§ **Problem details**: Please report how many lines in the records below contain the word "size", giving only that number.

§ **Given data**:
────────
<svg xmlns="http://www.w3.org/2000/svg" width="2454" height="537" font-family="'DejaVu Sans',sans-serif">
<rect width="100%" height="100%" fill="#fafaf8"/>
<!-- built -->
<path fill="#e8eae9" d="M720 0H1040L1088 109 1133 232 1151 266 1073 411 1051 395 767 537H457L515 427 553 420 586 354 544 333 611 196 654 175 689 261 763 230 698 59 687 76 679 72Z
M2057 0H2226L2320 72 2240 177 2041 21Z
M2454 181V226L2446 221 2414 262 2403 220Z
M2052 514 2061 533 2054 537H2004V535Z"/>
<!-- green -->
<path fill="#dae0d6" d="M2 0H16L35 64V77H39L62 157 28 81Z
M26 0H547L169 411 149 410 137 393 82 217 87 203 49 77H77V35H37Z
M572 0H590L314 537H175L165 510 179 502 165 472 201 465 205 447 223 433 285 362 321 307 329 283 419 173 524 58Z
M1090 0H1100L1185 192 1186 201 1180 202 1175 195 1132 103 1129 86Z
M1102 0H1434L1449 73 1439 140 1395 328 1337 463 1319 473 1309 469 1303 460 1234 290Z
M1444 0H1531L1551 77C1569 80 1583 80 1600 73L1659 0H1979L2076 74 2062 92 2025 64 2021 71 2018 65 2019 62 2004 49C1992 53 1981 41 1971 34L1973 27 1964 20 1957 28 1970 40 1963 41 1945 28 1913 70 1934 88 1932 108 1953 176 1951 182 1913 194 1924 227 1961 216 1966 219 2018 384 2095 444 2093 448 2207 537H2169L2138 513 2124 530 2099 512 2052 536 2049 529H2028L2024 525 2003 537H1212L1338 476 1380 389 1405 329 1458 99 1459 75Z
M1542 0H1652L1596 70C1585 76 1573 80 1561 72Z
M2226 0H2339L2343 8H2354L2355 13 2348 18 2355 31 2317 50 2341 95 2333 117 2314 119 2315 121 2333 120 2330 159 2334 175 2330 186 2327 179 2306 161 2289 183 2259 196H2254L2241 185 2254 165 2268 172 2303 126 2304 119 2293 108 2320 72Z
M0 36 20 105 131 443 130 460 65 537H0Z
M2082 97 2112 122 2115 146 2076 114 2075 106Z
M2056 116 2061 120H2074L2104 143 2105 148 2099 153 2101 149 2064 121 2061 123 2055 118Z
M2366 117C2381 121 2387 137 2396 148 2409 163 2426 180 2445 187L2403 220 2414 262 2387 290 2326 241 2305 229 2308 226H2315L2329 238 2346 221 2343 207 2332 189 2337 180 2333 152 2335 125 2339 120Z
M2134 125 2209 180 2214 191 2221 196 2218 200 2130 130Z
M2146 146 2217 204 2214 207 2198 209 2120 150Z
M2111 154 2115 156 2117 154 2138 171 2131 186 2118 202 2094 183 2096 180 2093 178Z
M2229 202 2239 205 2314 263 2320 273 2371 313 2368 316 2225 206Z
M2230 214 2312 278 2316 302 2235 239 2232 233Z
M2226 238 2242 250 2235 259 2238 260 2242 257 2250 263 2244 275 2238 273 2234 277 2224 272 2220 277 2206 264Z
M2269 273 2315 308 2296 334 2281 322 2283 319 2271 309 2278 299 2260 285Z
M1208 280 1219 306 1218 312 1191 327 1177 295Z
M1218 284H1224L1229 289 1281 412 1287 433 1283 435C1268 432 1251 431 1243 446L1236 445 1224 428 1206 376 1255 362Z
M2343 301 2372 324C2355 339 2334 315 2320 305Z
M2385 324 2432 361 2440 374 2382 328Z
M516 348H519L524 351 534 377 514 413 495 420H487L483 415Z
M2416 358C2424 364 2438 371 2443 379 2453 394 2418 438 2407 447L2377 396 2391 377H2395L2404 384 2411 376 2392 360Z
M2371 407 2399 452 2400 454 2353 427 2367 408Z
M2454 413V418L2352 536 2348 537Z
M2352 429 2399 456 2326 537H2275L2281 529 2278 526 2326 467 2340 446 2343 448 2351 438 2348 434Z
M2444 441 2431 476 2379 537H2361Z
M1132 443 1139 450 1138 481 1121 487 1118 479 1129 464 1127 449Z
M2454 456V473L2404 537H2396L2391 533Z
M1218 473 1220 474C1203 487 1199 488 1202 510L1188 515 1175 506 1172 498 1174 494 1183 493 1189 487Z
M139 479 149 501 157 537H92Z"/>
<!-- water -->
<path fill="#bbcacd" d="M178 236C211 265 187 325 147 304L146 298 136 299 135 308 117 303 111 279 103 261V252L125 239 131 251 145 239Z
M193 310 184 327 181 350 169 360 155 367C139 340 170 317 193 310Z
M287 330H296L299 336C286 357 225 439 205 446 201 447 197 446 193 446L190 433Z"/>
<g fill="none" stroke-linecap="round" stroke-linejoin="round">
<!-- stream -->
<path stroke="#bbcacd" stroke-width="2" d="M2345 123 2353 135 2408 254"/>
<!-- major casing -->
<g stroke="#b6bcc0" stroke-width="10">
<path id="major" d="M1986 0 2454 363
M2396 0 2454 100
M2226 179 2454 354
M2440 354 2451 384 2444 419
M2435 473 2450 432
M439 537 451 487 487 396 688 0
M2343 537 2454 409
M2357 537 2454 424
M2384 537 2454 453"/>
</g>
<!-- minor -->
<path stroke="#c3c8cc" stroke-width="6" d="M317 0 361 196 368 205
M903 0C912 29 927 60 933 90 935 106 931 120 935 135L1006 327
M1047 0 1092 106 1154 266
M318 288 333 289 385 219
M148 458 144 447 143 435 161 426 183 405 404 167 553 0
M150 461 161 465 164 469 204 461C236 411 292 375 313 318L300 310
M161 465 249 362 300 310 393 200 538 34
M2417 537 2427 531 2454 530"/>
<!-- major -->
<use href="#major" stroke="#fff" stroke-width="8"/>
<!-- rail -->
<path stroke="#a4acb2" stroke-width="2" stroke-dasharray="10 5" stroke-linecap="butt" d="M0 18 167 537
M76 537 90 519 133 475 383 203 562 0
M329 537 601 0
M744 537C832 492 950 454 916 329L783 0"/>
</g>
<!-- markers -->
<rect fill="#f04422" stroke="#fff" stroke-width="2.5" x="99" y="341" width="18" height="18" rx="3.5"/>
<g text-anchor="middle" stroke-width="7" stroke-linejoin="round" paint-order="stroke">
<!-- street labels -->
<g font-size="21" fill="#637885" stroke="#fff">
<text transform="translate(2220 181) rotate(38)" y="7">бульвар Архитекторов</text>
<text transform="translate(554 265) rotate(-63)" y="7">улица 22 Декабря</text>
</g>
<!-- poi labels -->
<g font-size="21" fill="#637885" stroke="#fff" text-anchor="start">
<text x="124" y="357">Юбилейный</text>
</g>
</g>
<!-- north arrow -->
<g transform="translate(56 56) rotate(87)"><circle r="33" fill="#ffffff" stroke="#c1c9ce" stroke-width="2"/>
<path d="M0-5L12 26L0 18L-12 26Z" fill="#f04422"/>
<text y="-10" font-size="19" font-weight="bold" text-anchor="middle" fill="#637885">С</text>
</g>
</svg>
────────
§ **Reply**: 3